It happens almost daily. A stranger reaches out to comfort Roy Velez, unintended symbol of unspeakable loss and grief.
Today it's a woman who approaches as he's halfway through breakfast at Montelongo's Mexican restaurant.
"My brother told me about you and your sons," she says, extending her hand.
He takes her small hand between his - this sturdy man who has buried two boys who went off to war - and listens gently as her own story of sorrow spills forth. Her 8-year-old daughter, a traffic accident, her son at the wheel.
As waiters bustle about with trays of huevos rancheros and barbacoa plates, Mr. Velez does what he does best: offers up a soft prayer to help this mother endure her emptiness.
Strangers learn about Mr. Velez from newspapers and TV. They come to him to share their gratitude or their grief. They come to thank him and console him, tearfully, for his family's sacrifice.
This is how Mr. Velez chooses to live after losing two sons in two years, not riven with anger or paralyzed with sadness. But as someone ready for those who might slip into the darkness of despair.
For his strength for others, compassion and grace - and for serving as inspiration for anyone who knows his story - Mr. Velez is the 2006 Dallas Morning News Texan of the Year.
Because this story is so long, I've linked to the article which you can read in it's entirety.
These brave men and women sacrifice so much in their lives so that others may enjoy the freedoms we get to enjoy everyday. For that, I am proud to call them Hero.
We Have Every Right To Dream Heroic Dreams.
Those Who Say That We're In A Time When There Are No Heroes, They Just Don't Know Where To Look
This post is part of the Wednesday Hero Blogroll.

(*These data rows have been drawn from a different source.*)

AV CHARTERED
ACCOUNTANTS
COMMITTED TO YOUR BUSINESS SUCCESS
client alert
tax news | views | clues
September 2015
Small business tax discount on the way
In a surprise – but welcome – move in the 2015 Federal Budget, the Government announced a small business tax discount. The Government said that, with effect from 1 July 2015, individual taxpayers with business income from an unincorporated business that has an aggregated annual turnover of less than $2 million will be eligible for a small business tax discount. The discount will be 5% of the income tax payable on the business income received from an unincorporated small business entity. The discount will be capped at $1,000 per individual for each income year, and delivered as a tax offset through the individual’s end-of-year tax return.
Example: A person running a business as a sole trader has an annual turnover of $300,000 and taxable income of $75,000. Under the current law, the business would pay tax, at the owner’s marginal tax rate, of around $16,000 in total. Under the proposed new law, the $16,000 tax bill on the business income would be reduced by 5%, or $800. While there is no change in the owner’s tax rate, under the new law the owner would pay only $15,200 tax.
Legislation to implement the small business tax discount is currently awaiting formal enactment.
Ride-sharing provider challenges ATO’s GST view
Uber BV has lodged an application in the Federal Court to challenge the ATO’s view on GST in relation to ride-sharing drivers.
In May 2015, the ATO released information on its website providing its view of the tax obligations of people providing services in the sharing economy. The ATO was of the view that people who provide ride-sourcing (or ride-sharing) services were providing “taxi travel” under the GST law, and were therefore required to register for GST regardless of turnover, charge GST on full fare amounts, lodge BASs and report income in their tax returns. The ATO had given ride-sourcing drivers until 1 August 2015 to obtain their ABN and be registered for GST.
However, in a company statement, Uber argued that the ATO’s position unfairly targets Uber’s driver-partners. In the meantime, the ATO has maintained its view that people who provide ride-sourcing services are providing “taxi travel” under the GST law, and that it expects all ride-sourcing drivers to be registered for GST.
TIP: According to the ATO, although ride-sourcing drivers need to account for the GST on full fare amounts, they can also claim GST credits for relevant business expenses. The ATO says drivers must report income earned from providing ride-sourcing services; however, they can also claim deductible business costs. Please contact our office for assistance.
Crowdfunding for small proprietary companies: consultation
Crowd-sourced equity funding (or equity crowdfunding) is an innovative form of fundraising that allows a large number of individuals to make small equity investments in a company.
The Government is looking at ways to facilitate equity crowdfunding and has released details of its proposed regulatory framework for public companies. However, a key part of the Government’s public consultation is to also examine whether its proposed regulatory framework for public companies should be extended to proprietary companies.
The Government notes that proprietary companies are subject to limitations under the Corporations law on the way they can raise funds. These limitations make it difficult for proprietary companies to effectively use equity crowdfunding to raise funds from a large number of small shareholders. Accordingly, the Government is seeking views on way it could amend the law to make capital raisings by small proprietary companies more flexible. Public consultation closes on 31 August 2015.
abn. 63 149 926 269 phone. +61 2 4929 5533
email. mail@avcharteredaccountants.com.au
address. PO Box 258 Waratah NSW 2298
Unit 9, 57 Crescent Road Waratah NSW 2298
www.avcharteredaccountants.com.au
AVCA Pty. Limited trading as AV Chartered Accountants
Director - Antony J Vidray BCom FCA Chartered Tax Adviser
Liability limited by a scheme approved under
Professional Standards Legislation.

If you would like to participate in honoring the brave men and women who serve this great country, you can find out how by clicking here.
Not a lot I can say that wasn't said above. But the golden globes were on, and the Velez brothers weren't mentioned. We saw in the news last night that a red digital reader board counting the lives lost overseas was taken down somewhere in the bay area, I think, because city officials deemed it offensive. How? Again, I think something like that is neither pro OR anti war, it's just a reminder that lives are being lost and that we should honor the fallen. HOW could that possibly be offensive? (Unless it also showed Bush as a monkey, or sucking oil through a drinking straw at an oil well, but the news didn't say that.) I think remembrance is the very least that we owe these families.